Служанка лишь хихикнула и побежала дальше.
Никто не обращал на него внимания, Фенрир лишь успевал уворачиваться, чтоб его не снесли спешащие по своим делам взрослые. И с каждой минутой разочарование становилось все сильнее. Здесь много людей, сладостей и разных диковин, но не происходит ничего замечательного. В Ирмунсуле подобные состязания проходили каждый год, осенью, потом праздновали свадьбы. Во время состязаний женщины сновали туда-сюда, иногда дело доходило до драк, когда женщины начинали свары о победителях еще до начала состязаний. Фенрир мог неспешно ходить между ними или даже гарцевать на своем новом скакуне, и перед ним все почтительно расступались бы, кому ж охота попасть под копыта, совали в руки сладости, а девчонки заигрывали. Йормунганд думал, что младший брат еще мал для девочек, но у Фенрира есть своё мнение. Просто старшему перепало больше внимания, даже мама и сестра его баловали, думал Фенрир. Йормун сам как девчонка и колдун к тому же. А Фенрира интересовали охота, драки и шалости. Дядя не раз просил Ангаборду отдать ему малыша на воспитание, чтобы вырастить настоящего воина, на Йормунганда Гримунд давно махнул рукой. Но Ангаборда не хотела расставаться с младшим сыном и, к тому же, боялась, что брат настроит Фенрира против Йормуна.

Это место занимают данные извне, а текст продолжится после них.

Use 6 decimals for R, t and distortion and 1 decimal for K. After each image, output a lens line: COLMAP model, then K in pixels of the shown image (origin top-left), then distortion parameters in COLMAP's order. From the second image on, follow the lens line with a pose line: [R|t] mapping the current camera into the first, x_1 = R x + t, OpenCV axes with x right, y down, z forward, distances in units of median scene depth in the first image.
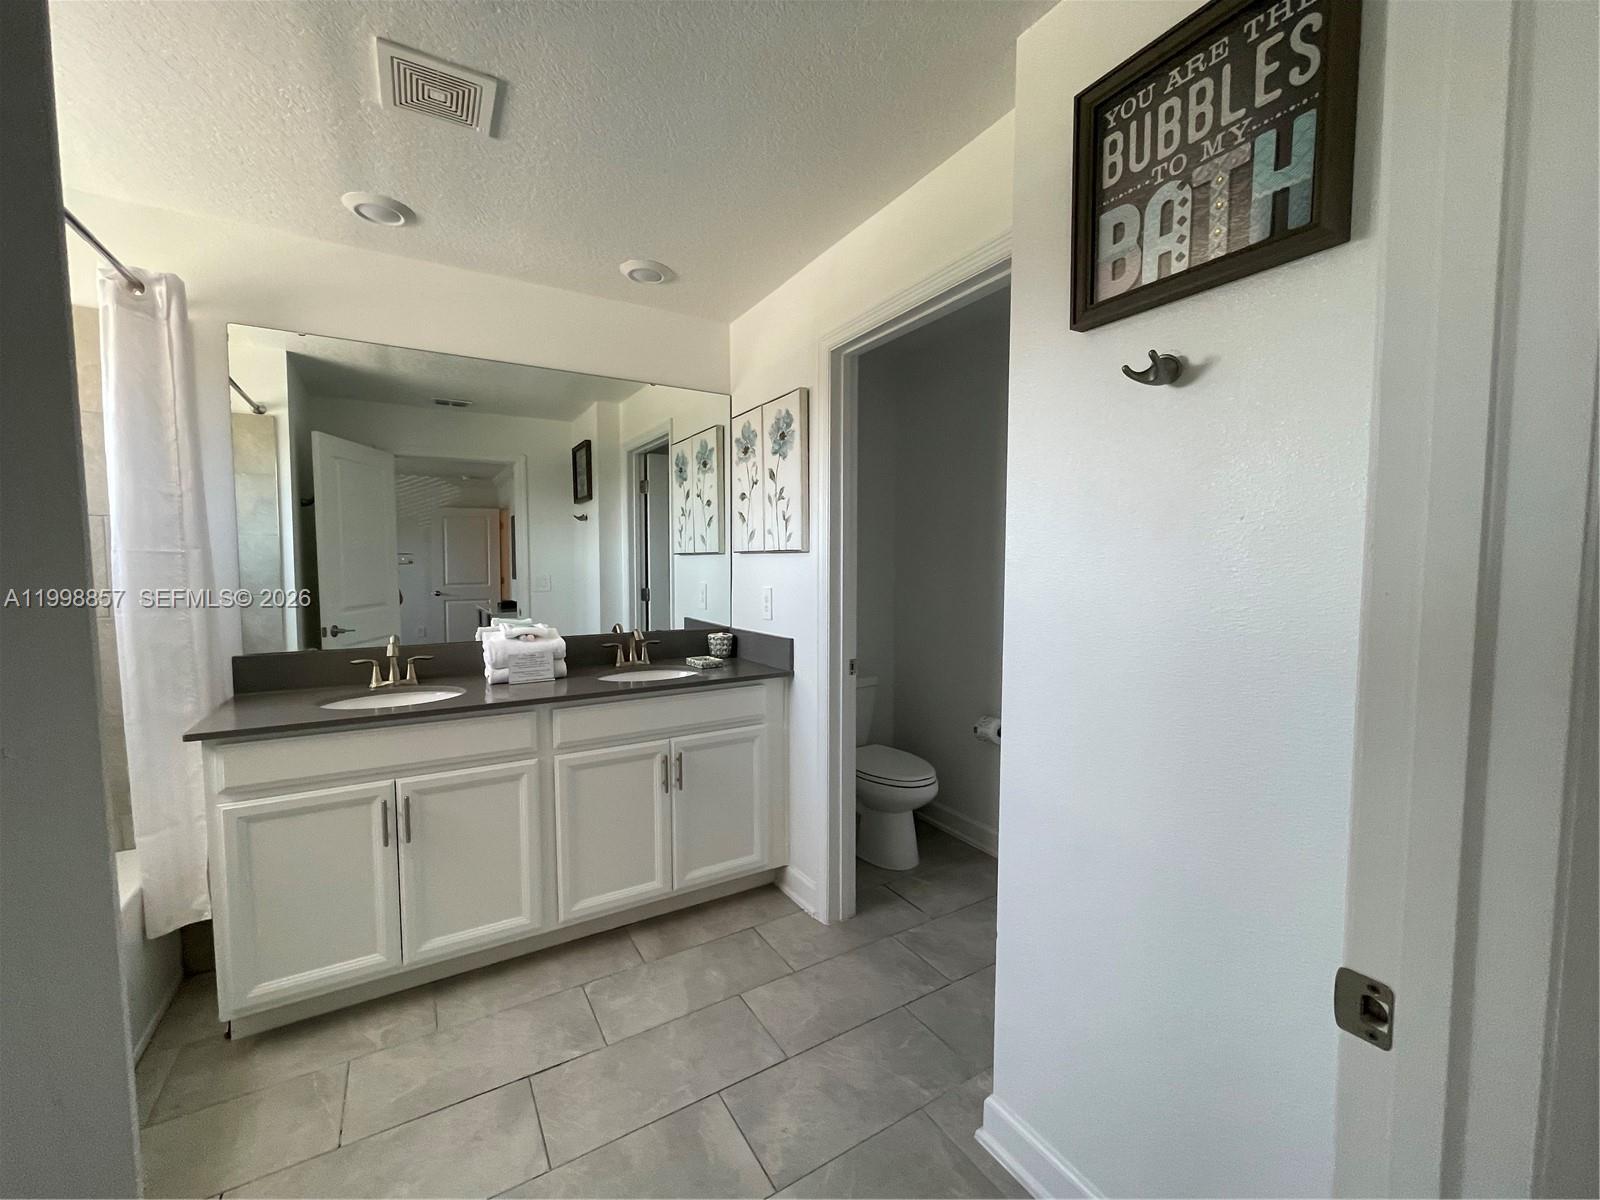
lens RADIAL K [[646.1, 0, 799.7], [0, 646.1, 602.0], [0, 0, 1]] dist [-0.001166, -0.000058]
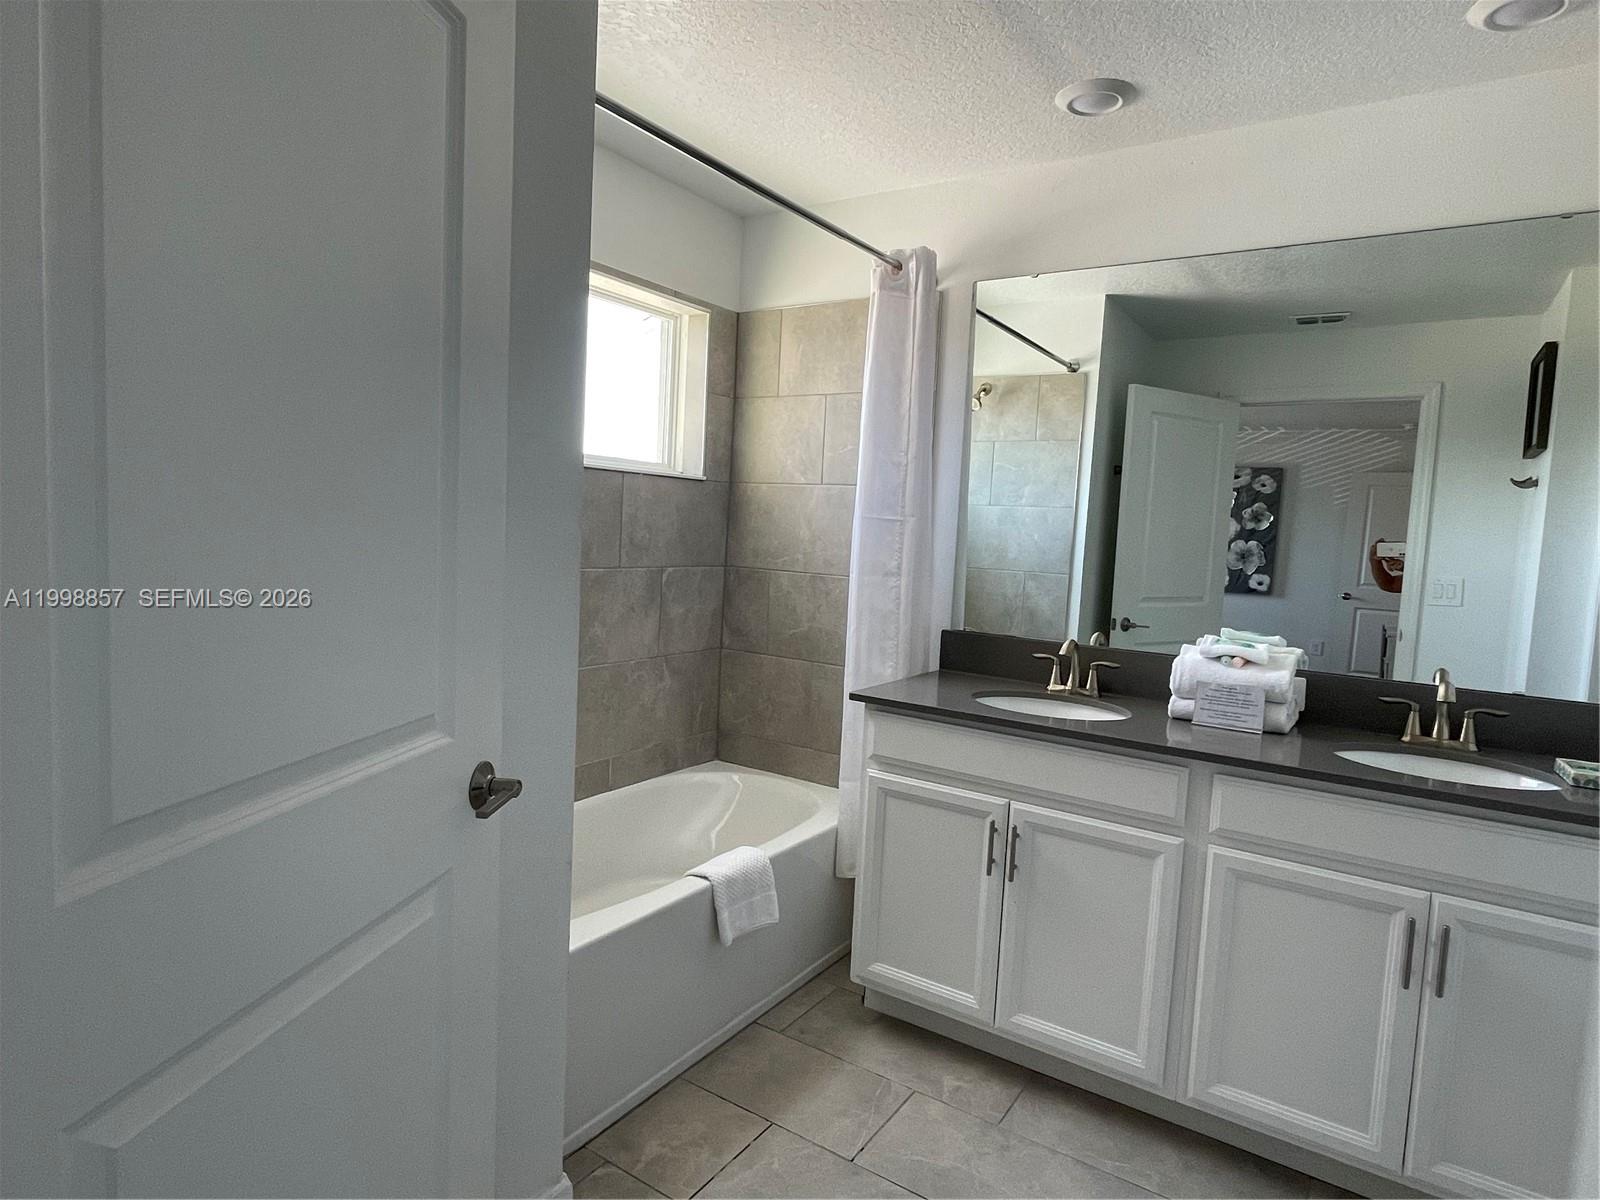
lens RADIAL K [[900.2, 0, 798.8], [0, 900.2, 595.0], [0, 0, 1]] dist [0.000318, 0.003506]
pose [[0.427846, 0.093231, -0.899031, 0.219337], [-0.106785, 0.992914, 0.052148, -0.013314], [0.897522, 0.073691, 0.434770, 0.200057]]
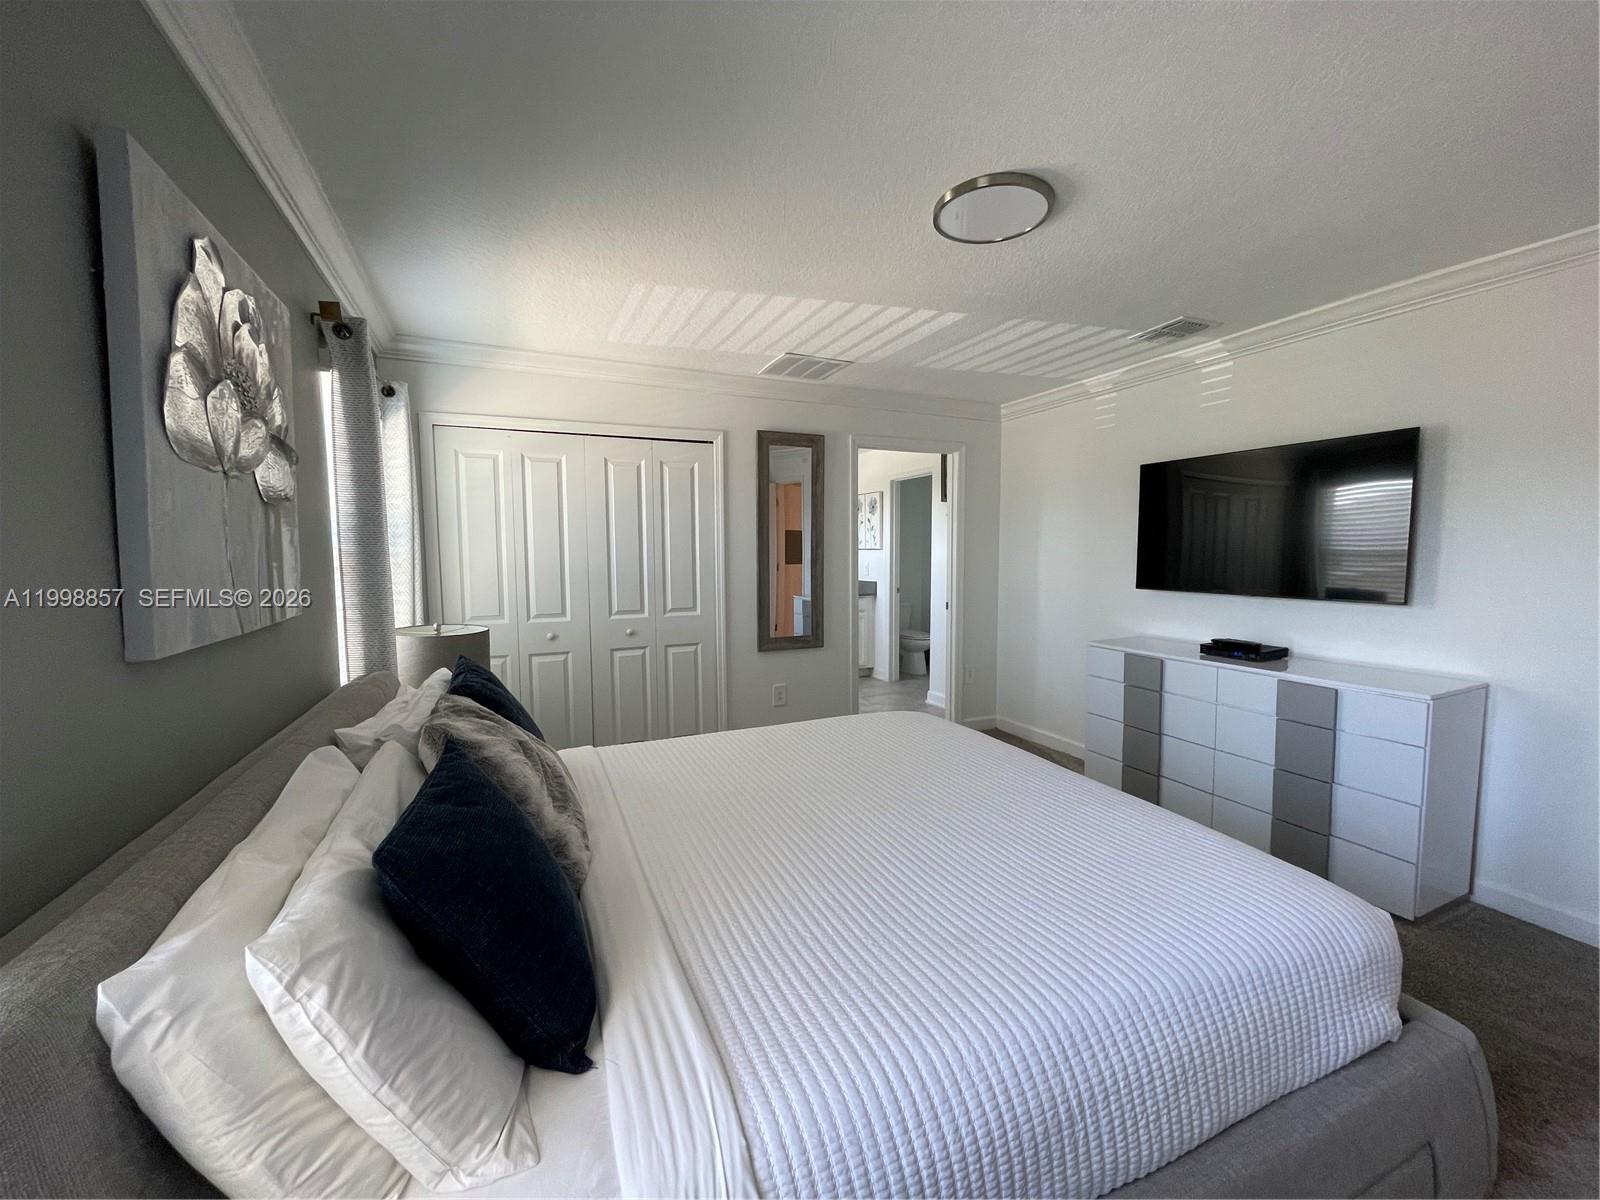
lens RADIAL K [[646.1, 0, 803.1], [0, 646.1, 598.3], [0, 0, 1]] dist [-0.001166, -0.000058]
pose [[0.993517, 0.002960, -0.113645, -0.010260], [-0.002007, 0.999962, 0.008498, 0.116486], [0.113666, -0.008215, 0.993485, -1.944298]]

— Эй, малый! — услышал он, но не обратил внимания, пока чья-то крепкая рука не ухватила его за загривок. Фенрир стремительно крутанулся.
— Эй, малый? — повторил незнакомец. У теплых карих глаз разбегались морщинки, а виски инеем серебрила седина, но вместе с тем вид он имел моложавый и добродушный. Бороды не было, над губой широкой щеточкой торчали усы. Одежда, раньше дорогая и добротная, выцвела и местами прохудилась.
— Чего тебе, старик? — Фенрир дернулся. От рывка мужчина пошатнулся и плюхнулся на одно колено, но мальчишку не выпустил, только вцепился сильнее.
— Чего тебе надо? — Фенрир рванулся еще раз, затрещала ткань, и мужчина разжал руку, так что Фенрир сделал пару неверных шагов назад, чтоб не упасть.
— Я Гарриетт, — представился мужчина, — Гарриетт из Гардарики.
— Чего тебе надо, Гарриетт? — в третий раз спросил Фенрир, — Чего ты вцепился в меня как клещ в ухо?
— Не обижайся на меня, не ожидал такой силы от подростка, вот и… по-дурацки вышло.
Фенрир вздохнул и произнес медленно и четко:
— Чего тебе от меня надо?
— Я… я первый раз здесь, может, подскажешь, как отыскать шатры жриц?
— Я здесь тоже в первый раз, — угрюмо сказал Фенрир, поправляя одежду, — потому не знаю, и не видел шатров Луноликой. Наверное, они на юго- востоке, где и всегда.
— У нас нет культа Луноликой, спасибо за разъяснения… господин…
— Я Фенрир из Ирмунсуля, — Ферир выпрямился и глянул надменно, как брат, когда корчил из себя главу семейства, — А Гардарика это где?
Гарриетт посмотрел себе под ноги и задумчиво произнес:
— Хм… далеко. Можно сказать, на краю света.
— А зачем тебе жрицы, если в вашей Гардарике нет присутствия Луноликой? А во что вы верите? Солнцу молитесь или грозе?
— Заговорить болячку. У нас есть знахарки для таких дел, — сказал Гарриетт, — думаю, что жрицы вроде знахарок, только гонору в них больше. А молимся мы и грозе и солнцу, и небесному дракону. Бабе только бабы молятся.
Фенрир хохотнул.
— Такого лучше не говорить. Не знаю здешние порядки, но в Ирмунсуле ты бы огреб. Так и быть, я пройдусь с тобой до палаток жриц, а то еще натворишь чего-нибудь не то. Только не делай больше ничего дурацкого.